_Work instructions:_
a) Translate this sentence from the Perl regex post into Spanish: "Any help would be appreciated."
b) Pick up the Perl regex post where it stops and keep it going.

_Passage to read:_
I found that the regex has no problem with the data entries containing the suffixes "BBB" and "CCC" but all the suffixes with "AAA" are ignored. So the output looks like this:

found2 found3 found2 found3 ...

I found that if I just copied the 'if' block for the "AAA" suffixes and pasted it directly after the first section, the first regex still doesn't match, but the second one does:

foreach (sort keys %{$hash{$key1}}){ if ($hash{$key1}{$_}=~ /^.+_(\d+)_.+AAA/gi){ print "found1\n"; } # copied from above and changed the output to 'foundx' if ($hash{$key1}{$_}=~ /^.+_(\d+)_.+AAA/gi){ print "foundx\n"; } # if ($hash{$key1}{$_}=~ /^.+_(\d+)_.+BBB/gi){ print "found2\n"; } if ($hash{$key1}{$_}=~ /^.+_(\d+)_.+CCC/gi){ print "found3\n"; } }

The output is as follows:

foundx found2 found3 foundx found2 found3 ...

I have no clue what's going on here... Any help would be appreciated. Thanks!

Replies are listed 'Best First'.

Minified JSON responses
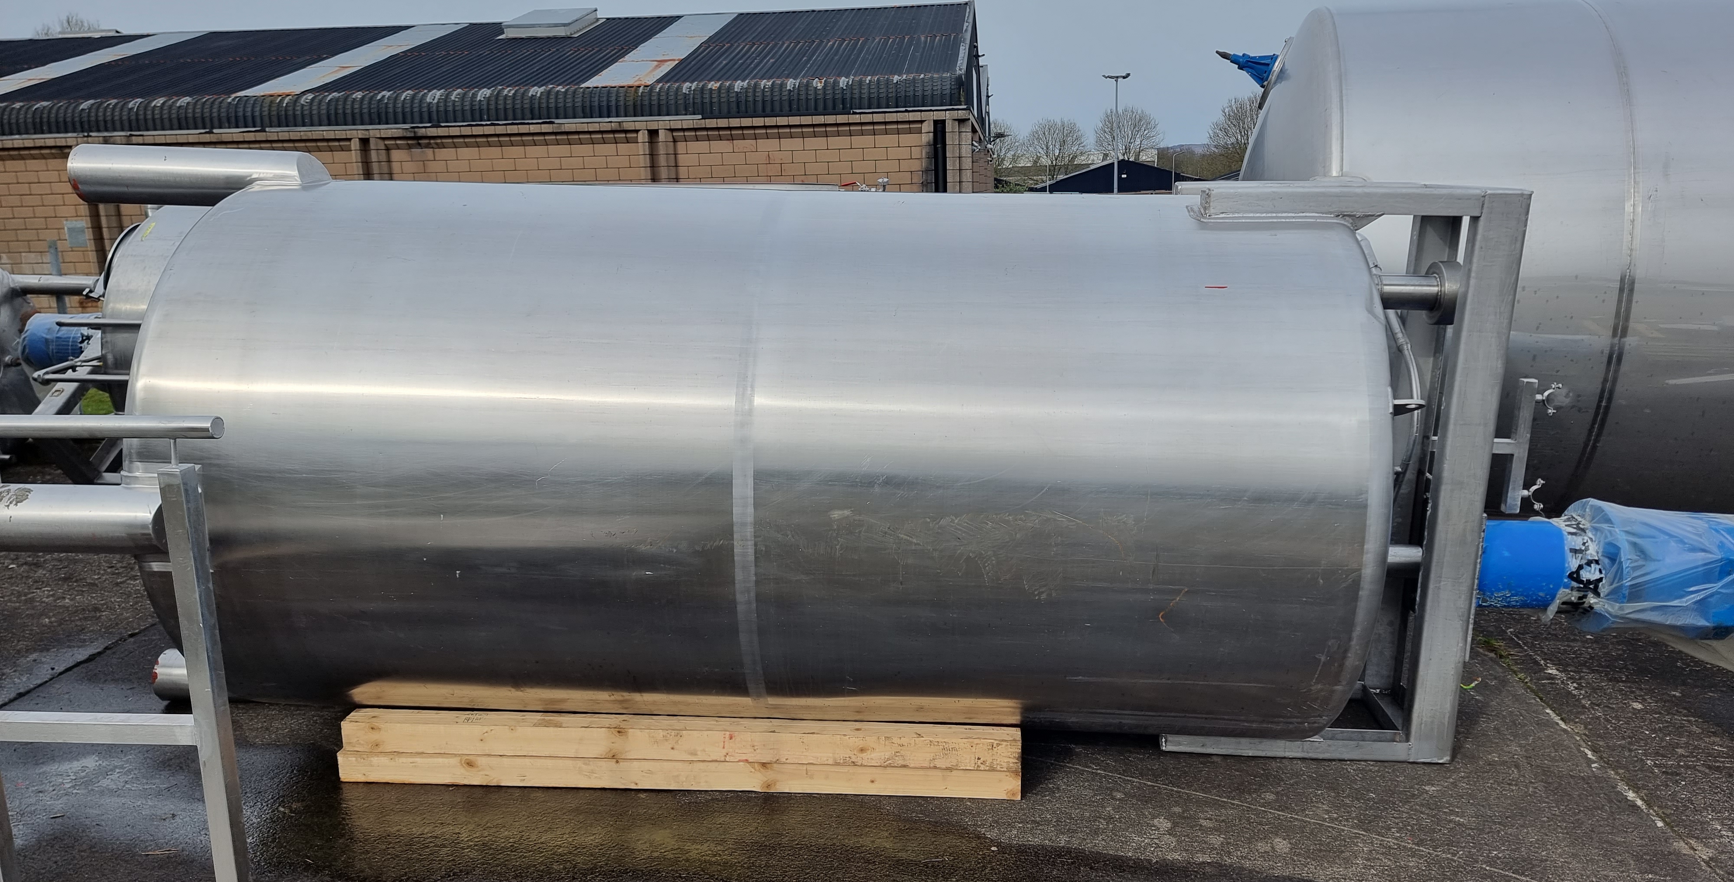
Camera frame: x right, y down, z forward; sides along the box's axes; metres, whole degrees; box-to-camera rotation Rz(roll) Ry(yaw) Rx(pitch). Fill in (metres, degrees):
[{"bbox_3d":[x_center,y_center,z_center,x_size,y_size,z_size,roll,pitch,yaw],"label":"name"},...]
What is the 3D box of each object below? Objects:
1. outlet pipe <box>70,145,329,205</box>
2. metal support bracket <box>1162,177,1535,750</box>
[{"bbox_3d":[-1.968,-0.792,3.596,0.760,0.170,0.170,1,12,3],"label":"outlet pipe"},{"bbox_3d":[1.333,0.087,3.582,0.860,1.650,0.430,1,12,3],"label":"metal support bracket"}]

_Answers for the exercise:_
a) Se agradecería cualquier ayuda.

b)
Re: regex problem: doesn't work on the first search but works on the second
by rminner (Chaplain) on Nov 28, 2013 at 09:29 UTC
    Does it work if you drop the /g at the end of your regex?
    Some food for thought:
    use strict; use warnings; my $string = 'foo bar'; if ($string =~ m{bar}g) { print "bar\n"; } if ($string =~ m{foo}g) { print "foo\n"; } if ($string =~ m{bar}g) { print "bar\n"; }
    output:
    bar bar
    without the /g it will print:
    bar foo bar
    The /g will keep the current position in the string and as such you are later continuing your matching from that position. If you just want to match your entire string (as it seems in this case), simply try dropping the /g.
    As tobyink said, it would be easier if you provided some input data.

    Update:
    A stackoverflow link which explains it: http://stackoverflow.com/questions/6969208/help-understanding-global-flag-in-perl

      Thanks for the quick replies. Unfortunately, I cannot provide the exact data due to confidential agreements with my customers. But dropping the 'g' as rminner suggested did the trick. However I don't really understand the logic behind this. Could you perhaps explain why? (or link a thread, where this is explained?). Thanks a lot for the help!

        ... I cannot provide the exact data due to confidential[ity] agreements ...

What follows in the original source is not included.